The alternative cover for “If I Can’t Have Love, I Want Power” shows an image of Halsey in transparent red. Halsey dressed as a god-like figure looking toward the sky. Photo courtesy of Capitol Records
American singer/songwriter Halsey released her fourth studio album Aug. 27, titled “If I Can’t Have Love, I Want Power.” The album — produced by Trent Reznor and Atticus Ross — showcases a diversity of genres such as pop, rock, alternative and acoustic. Halsey wrote in an Instagram post, the 13-track concept album expresses the highs and lows of pregnancy and childbirth, according to Consequence of Sound.
“It was always supposed to be about mortality, everlasting love and our place/permanence,” Halsey wrote in an Aug. 11 Twitter post. “It was just amplified by me being pregnant and it introduced new themes of control, body horror, autonomy and conceit.”
“Take what you want / Take what you can / Take what you please / Don’t give a damn,” Halsey sings in the chorus. “It’s in the blood and this is tradition.”
“The Tradition” smoothly transitions into the second track, “Bells in Santa Fe.” Halsey featured a snippet of “Bells in Santa Fe” in an Instagram video when she first announced the album June 28. The song has a creepy electronic sound that complements the lyrical content.
“Don’t call me by my name / All of this is temporary,” Halsey sings. “Don’t wait for me / It’s not a happy ending.”
The album then picks up in tempo with the fast-paced, angry rock song, “Easier than Lying.” Halsey repeatedly sings in the bridge about how going through a break-up is easier than believing the person loved her back.
“When I got back ‘Easier than Lying’ for the first time and there was this rage in it, I realized that I was talking about people in your life that kind of make you into someone and then decide that they don’t like the person they made you into,” Halsey said to Capitol Records in a YouTube video.
The fourth song, “Lilith,” is a laid-back, hip-hop-infused track in which Halsey reflects on her corruptive behavior driving the things she loves away, according to JustRandomThings. The shortest song on the album, “Girl is a Gun,” has chaotic-sounding production as Halsey warns about how dangerous she can be.
Halsey showcases her alternative rock side in “You asked for this.” In this song, she talks about how her dreams finally came true, but she now sees the price that comes with being in the spotlight.
“Go on and be a big girl / You asked for this now,” Halsey sings in the chorus. “Go on and be a big girl / Or everybody’s gonna drown you out.”
In the soft, acoustic and peaceful “Darling,” Halsey soothingly sings to her newborn, Ender Ridley Aydin, about how everything will be alright. Lindsey Buckingham joined her on Saturday Night Live for a live performance of this song Oct. 9.
“1121” shows more of Halsey’s vocal range as she belts about how she would die for her child. The song title references Nov. 21, 2020 — the day she found out she was pregnant.
For the ninth track, “honey,” Halsey revealed an interesting backstory of how the rock song was made in an Instagram live. She said “honey” was an experiment song to show her younger brother, Dante Frangipane, how she makes music.

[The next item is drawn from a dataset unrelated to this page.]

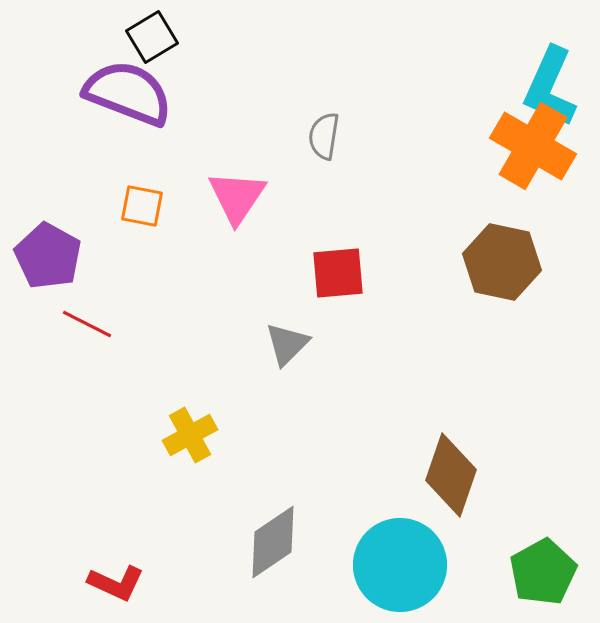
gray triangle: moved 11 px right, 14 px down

“John Cunningham pulled up a rough beat, I get in front of mic and I just start singing and writing,” Halsey said in an Aug. 27 Instagram live. “Two days later, I realized that song was actually dope. It turned out to be one of my top favorites on the album.”
In the piano infused electronic track, “Whispers,” Halsey reflects on the struggles of mental health.
“Sabotage the things you love the most / Camouflage so you can feed the lie that you’re composed,” Halsey sings in the chorus.
The eleventh song is the synth-pop hit lead single, “I am not a woman, I’m a god.” In this track, Halsey contrasts her identity between being a human and a deity. The music video shows different scenes from the album’s accompanying movie by the same name released for streaming on HBO Max Oct. 7.
The longest song on the album, “The Lighthouse,” is another alternative rock track about a mythological story. Halsey softly ends the album with “Ya’aburnee,” meaning “you bury me” in Arabic — which she uses to express how she wants to die before her son because she can’t imagine living without him.
“If we don’t live forever / Maybe one day, we’ll trade places,” Halsey sings in the chorus. “Darling, you will bury me before I bury you.”
The album’s diversity of genres and instruments highlights how versatile Halsey is as an artist. The lyrical content expresses her personal experiences as a new mom.